- _TASK BRIEF_
The reply to the records below should contain exactly the lines from the line with "the colors name" through the line with "affect this one", and nothing besides.

★ ★ ★

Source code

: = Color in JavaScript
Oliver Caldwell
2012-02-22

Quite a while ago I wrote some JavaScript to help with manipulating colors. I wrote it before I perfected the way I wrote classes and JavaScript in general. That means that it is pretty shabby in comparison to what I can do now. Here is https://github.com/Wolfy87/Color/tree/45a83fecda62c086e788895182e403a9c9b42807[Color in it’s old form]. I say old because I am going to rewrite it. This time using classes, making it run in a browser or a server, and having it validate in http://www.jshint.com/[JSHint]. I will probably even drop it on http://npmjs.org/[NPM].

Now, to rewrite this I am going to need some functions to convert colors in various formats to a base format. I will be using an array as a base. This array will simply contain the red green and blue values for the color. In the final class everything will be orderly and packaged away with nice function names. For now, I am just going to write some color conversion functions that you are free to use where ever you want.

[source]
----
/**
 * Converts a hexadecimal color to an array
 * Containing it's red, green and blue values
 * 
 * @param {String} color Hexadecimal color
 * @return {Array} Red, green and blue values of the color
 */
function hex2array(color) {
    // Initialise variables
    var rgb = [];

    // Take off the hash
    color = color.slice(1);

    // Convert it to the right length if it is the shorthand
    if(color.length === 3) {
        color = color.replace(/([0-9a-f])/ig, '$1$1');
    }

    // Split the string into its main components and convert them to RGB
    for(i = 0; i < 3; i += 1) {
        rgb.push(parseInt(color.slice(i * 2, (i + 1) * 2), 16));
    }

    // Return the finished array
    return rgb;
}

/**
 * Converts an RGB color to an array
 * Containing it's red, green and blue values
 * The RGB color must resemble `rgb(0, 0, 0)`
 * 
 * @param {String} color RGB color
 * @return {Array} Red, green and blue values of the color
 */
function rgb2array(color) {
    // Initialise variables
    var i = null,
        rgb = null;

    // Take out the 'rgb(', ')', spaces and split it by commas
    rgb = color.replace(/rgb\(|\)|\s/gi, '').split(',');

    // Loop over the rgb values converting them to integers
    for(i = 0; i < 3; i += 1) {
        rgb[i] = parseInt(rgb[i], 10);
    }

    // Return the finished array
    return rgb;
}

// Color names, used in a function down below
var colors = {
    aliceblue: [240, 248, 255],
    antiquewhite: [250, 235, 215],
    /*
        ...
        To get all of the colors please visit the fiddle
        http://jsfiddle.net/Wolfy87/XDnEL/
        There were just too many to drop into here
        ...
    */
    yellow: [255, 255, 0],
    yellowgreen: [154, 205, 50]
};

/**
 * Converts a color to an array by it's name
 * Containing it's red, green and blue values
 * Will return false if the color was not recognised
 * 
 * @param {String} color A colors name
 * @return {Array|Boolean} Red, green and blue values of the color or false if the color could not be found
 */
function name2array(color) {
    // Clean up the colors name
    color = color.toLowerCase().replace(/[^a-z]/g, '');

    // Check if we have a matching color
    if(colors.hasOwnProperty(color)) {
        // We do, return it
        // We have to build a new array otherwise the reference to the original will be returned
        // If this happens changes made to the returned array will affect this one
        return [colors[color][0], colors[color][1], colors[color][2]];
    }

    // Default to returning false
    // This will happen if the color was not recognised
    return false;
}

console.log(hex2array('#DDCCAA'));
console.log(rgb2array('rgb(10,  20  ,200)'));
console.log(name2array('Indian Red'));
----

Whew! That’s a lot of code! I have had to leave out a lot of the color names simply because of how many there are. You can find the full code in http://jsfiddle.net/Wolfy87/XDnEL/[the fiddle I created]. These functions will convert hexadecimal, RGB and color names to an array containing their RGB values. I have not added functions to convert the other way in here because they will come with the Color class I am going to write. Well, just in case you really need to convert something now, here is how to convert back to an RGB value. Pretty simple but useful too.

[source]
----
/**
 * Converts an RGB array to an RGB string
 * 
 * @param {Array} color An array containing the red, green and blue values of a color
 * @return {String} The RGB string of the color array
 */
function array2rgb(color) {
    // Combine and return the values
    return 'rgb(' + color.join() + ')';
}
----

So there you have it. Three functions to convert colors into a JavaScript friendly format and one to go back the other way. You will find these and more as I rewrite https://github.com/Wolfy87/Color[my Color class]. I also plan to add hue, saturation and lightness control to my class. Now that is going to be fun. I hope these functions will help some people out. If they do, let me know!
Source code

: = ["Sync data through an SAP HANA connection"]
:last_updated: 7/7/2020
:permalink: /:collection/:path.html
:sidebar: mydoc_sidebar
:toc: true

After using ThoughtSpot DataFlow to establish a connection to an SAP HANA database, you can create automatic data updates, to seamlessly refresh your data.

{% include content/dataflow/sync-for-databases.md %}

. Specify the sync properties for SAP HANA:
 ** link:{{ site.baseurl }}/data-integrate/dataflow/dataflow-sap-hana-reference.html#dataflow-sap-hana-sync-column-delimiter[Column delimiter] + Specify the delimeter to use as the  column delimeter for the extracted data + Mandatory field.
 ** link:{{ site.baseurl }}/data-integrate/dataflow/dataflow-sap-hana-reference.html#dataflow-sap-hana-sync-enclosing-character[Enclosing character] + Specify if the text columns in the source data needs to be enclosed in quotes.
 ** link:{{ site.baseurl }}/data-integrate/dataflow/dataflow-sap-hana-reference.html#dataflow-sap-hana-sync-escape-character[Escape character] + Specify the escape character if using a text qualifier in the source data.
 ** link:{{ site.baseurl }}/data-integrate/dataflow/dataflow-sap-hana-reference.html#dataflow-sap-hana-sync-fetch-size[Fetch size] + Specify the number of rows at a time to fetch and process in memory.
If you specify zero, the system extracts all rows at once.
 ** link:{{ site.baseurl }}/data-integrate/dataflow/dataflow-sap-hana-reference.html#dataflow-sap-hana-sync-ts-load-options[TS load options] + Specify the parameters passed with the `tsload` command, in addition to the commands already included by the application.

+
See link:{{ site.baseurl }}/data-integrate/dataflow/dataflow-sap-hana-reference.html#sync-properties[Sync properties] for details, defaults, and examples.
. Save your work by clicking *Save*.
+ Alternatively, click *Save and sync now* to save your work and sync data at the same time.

★ ★ ★

- _EXERCISE SOLUTION_
    // Clean up the colors name
    color = color.toLowerCase().replace(/[^a-z]/g, '');

    // Check if we have a matching color
    if(colors.hasOwnProperty(color)) {
        // We do, return it
        // We have to build a new array otherwise the reference to the original will be returned
        // If this happens changes made to the returned array will affect this one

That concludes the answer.